I talk a little but about religion towards the end of this story about Scandinavian prosperity, geography and climate:
The most important thing about religion in Scandinavia is really that Lutheranism meant that we got public school before everybody else. Norway had public education 150 years before Britain for instance despite Britain being a far wealthier country.
Thus interestingly Nordic people began to read while it was a backwater of Western Europe. In 1870 the Nordic region was in fact the only region anywhere in the world where all people could read and write.
It is probably part of the reason why Nordic people immigrating to the US did so well. There is no difference in IQ score between Scandianvia and Southern Europe today, but back then literacy rates was low in Southern Europe and that got reflected in the results of IQ tests administred by American immigrant authorities in the early 1900s.
Scandinavians scored 20-30 points above Spanish and Portugese people back then, which may have contributed to the prejudice many Southern Europeans experienced coming to the US in the early 1900s.
It is something I plan to write more about but the very high literacy rate so early on meant that large popular movement for more democracy developer earlier in Nordic countries than elsewhere.
Literacy and high culture also became more widely adopted even among the poorer classes. My mother grew up in a working class home, with her father doing shift work at the local paper mill. He came from a dirty poor farm of share croppers. Yet he bought all the Norwegian literature classic from people like Henrik Ibsen, Kjelland, Hamsun. My fathers parents were also avid readers. The working class took a certain pride in being cultured.
Nordic intellectual culture thus differ from continental intellectual culture where you have a large elite of scholars, philosopers etc.
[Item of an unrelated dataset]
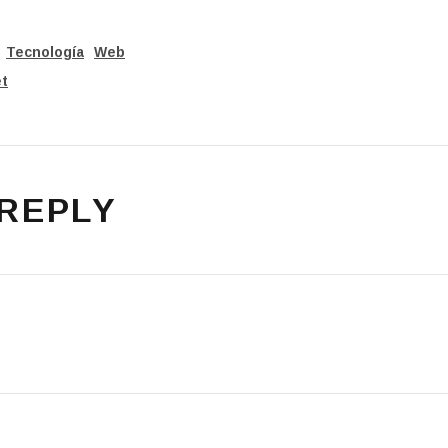
Tecnología
Web
t
 REPLY
T: METALLICA ORDENA ELIMINAR RESEÑAS DE SU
Just look at France. In particular in Norway that was a pretty Folksy thing. Easter holiday here in Norway his both about skiing and reading crime novels. And you can see from Sweden with the plethora of childrens literature like Pippi Longstockings that there is a love of reading for children. Same with stories like the Mumien in Finland. On Iceland you got a special holiday which just involves sitting home eating chocolate and reading books.
This is an important difference from Scandinavia and other Protestant countries. Lutheranism dominated here which is not as capitalist or work ethic oriented. It is more communal. Nor has Scandianvians ever really been all that religious. So religion played an indirect role in help making us literate early and the positive things that followed from that.
Like most Norwegian I am member of the Lutheran church but I am actually an atheist. To most of us the church is a cultural institution more than a religious one. Celebreating Christimas, Easter etc is important parts of my cultural heritage which is tied up with Christianity.
Working class literacy has been noticable even in modern times. E.g. when Americans came to Norway in the 1970s to help build our oil industry what quickly made news here and puzzled people was how many American oil workers could not properly read and write. Many were from the South, so it may be different in Northern States. For the Norwegian working class that was an unknown thing. The Norwegian labour movement has been very education oriented. They ran their own training programs to educate the working class. It was seen as important in furthering power and influence for the working class.
I was also surprised when I lived in the US and visisted people how much more rare it seemed for people to read. I didn't see much books in people bookshelves or newspapers on the desk. I have no idea what it is like today. This was 20 years ago.
But I also notice it in media whether watching British or American news. You don't see quite the same obsession among political leaders regarding reading as you often find here. But it a perhaps also because literature was part of nation building here.
Most of the money in Norway has traditionally had authors on them. A bit like Americans rever their founding fathers Norwegians tend to rever their authors. They are on the money, street names and the national consciousness.
So to make a long story short. I don't think Nordics can be thought of quite like hard working like Americans, Germans or American enterpeneurship. Nordic success is more built on an educated working class.